Each factor has an independent significant effect on the mean crop yield. While it’s good to know if there is a statistically significant effect of some intervention on the outcome, it’s as important to know the size of the effect the intervention has on the outcome. Statistical significance does not always translate into a large effect in the world. This is important to consider because everything cost money and time. To see this, we can calculate the effect size. The following code uses the ANOVA table produced by statsmodels and appends the effect size measures of eta-squared (η^{2}) and omega-squared (ω^{2})

# Calculating effect size def anova_table(aov): aov['mean_sq'] = aov[:]['sum_sq']/aov[:]['df'] aov['eta_sq'] = aov[:-1]['sum_sq']/sum(aov['sum_sq']) aov['omega_sq'] = (aov[:-1]['sum_sq']-(aov[:-1]['df']*aov['mean_sq'][-1]))/(sum(aov['sum_sq'])+aov['mean_sq'][-1]) cols = ['sum_sq', 'mean_sq', 'df', 'F', 'PR(>F)', 'eta_sq', 'omega_sq'] aov = aov[cols] return aov anova_table(res2)

sum_sq | mean_sq | df | F | PR(>F) | eta_sq | omega_sq | |
---|---|---|---|---|---|---|---|

C(Fert) | 69.192 | 69.192000 | 1.0 | 5.669070 | 0.029228 | 0.203477 | 0.161778 |

C(Water) | 63.368 | 63.368000 | 1.0 | 5.191895 | 0.035887 | 0.186350 | 0.145244 |

Residual | 207.488 | 12.205176 | 17.0 | NaN | NaN | NaN | NaN |

ω^{2} is a better measure of effect size since it’s unbiased in it’s calculation. It takes into account the degrees of freedom, whereas η^{2} does not. Side note, η^{2} and R^{2} are the same thing in the ANOVA framework. Each factor, fertilizer and water, has a small effect on the mean crop yield.

Knowing that using fertilizer or using water has a statistical significant effect on the mean crop yield should lead you to ask the following question, “is there a difference between the type of fertilizer, and is there a difference in the amount of water used?” We can answer this question with post-hoc testing.

## Post-hoc Testing

There are a few different methods of post-hoc testing to find a difference between groups of factors.

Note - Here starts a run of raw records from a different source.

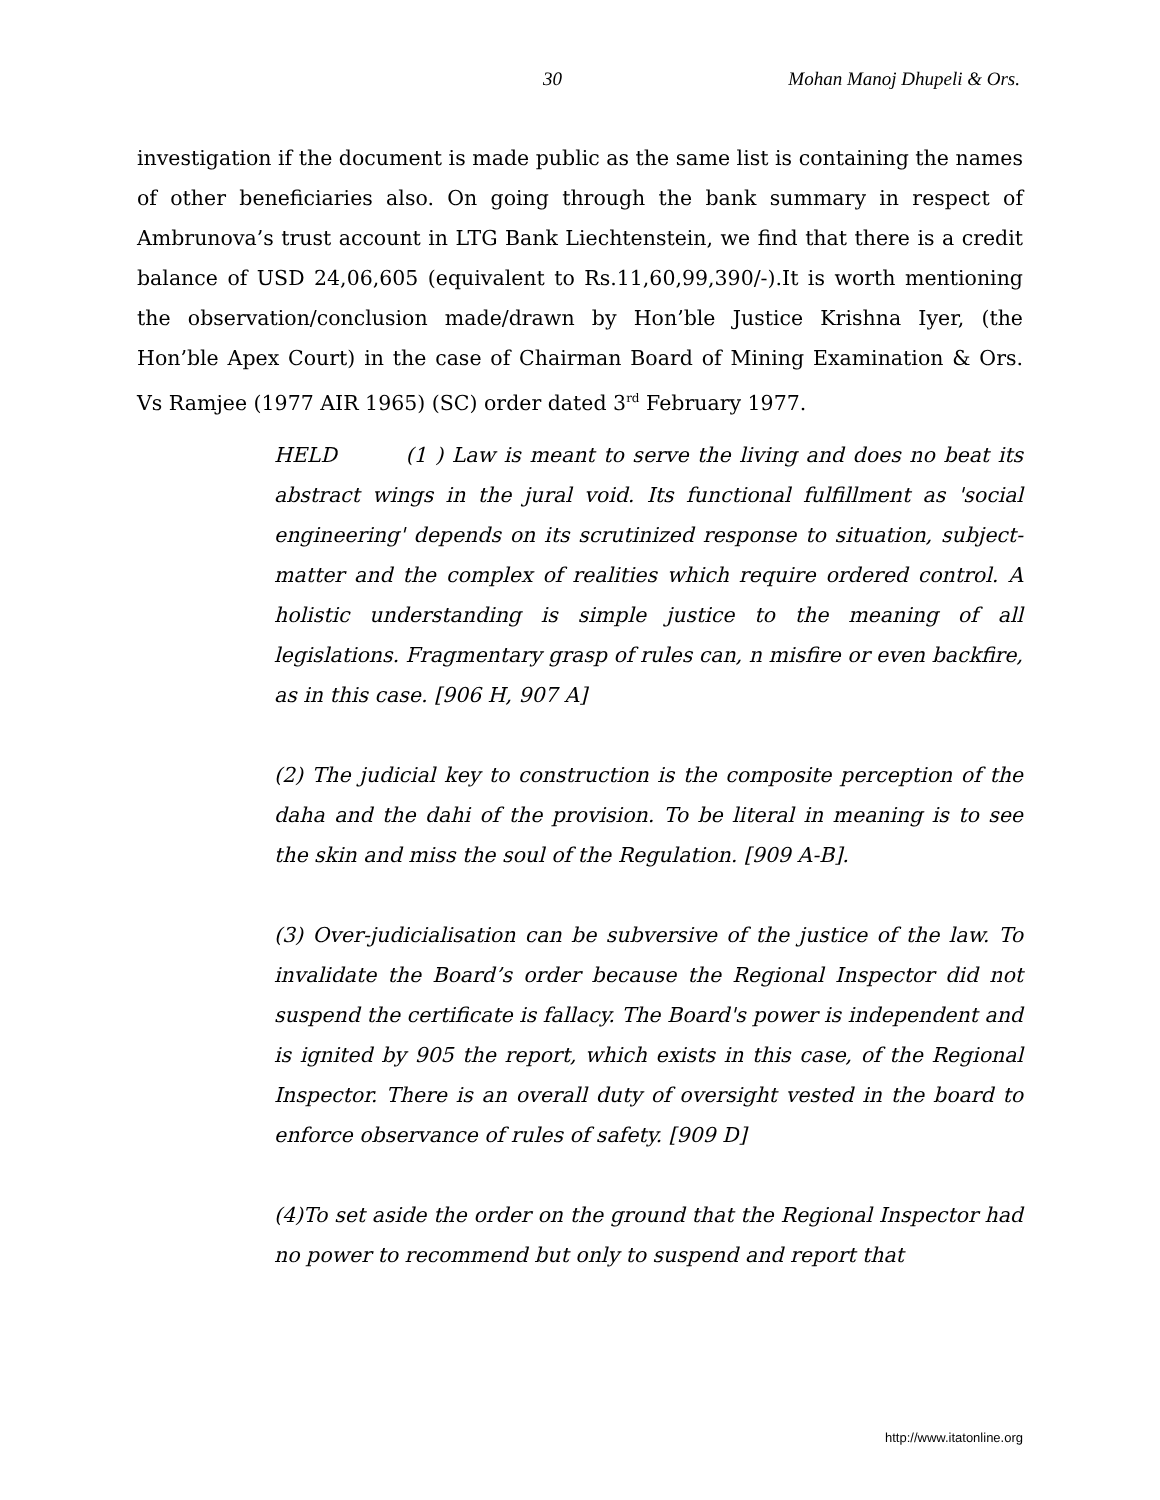30 Mohan Manoj Dhupeli & Ors.
investigation if the document is made public as the same list is containing the names of other beneficiaries also. On going through the bank summary in respect of Ambrunova’s trust account in LTG Bank Liechtenstein, we find that there is a credit balance of USD 24,06,605 (equivalent to Rs.11,60,99,390/-).It is worth mentioning the observation/conclusion made/drawn by Hon’ble Justice Krishna Iyer, (the Hon’ble Apex Court) in the case of Chairman Board of Mining Examination & Ors. Vs Ramjee (1977 AIR 1965) (SC) order dated 3<sup>rd</sup> February 1977.
HELD (1 ) Law is meant to serve the living and does no beat its abstract wings in the jural void. Its functional fulfillment as 'social engineering' depends on its scrutinized response to situation, subject-matter and the complex of realities which require ordered control. A holistic understanding is simple justice to the meaning of all legislations. Fragmentary grasp of rules can, n misfire or even backfire, as in this case. [906 H, 907 A]
(2) The judicial key to construction is the composite perception of the daha and the dahi of the provision. To be literal in meaning is to see the skin and miss the soul of the Regulation. [909 A-B].
(3) Over-judicialisation can be subversive of the justice of the law. To invalidate the Board’s order because the Regional Inspector did not suspend the certificate is fallacy. The Board's power is independent and is ignited by 905 the report, which exists in this case, of the Regional Inspector. There is an overall duty of oversight vested in the board to enforce observance of rules of safety. [909 D]
(4)To set aside the order on the ground that the Regional Inspector had no power to recommend but only to suspend and report that
http://www.itatonline.org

I will show how to use Tukey’s HSD. We have to test for difference for each factor separately.

mc = statsmodels.stats.multicomp.MultiComparison(df['Yield'], df['Fert']) mc_results = mc.tukeyhsd() print(mc_results)

group1 | group2 | meandiff | lower | upper | reject |
---|---|---|---|---|---|

A | B | -3.72 | -7.3647 | -0.0753 | True |

There is a statistically significant different between the mean crop yield between fertilizer A and B; fertilizer A yields a significantly higher crop yield than fertilizer B.

mc = statsmodels.stats.multicomp.MultiComparison(df['Yield'], df['Water']) mc_results = mc.tukeyhsd() print(mc_results)

group1 | group2 | meandiff | lower | upper | reject |
---|---|---|---|---|---|

High | Low | -3.56 | -7.2436 | 0.1236 | False |

There is not a statistically significant difference in the mean crop yield between the amount of water used.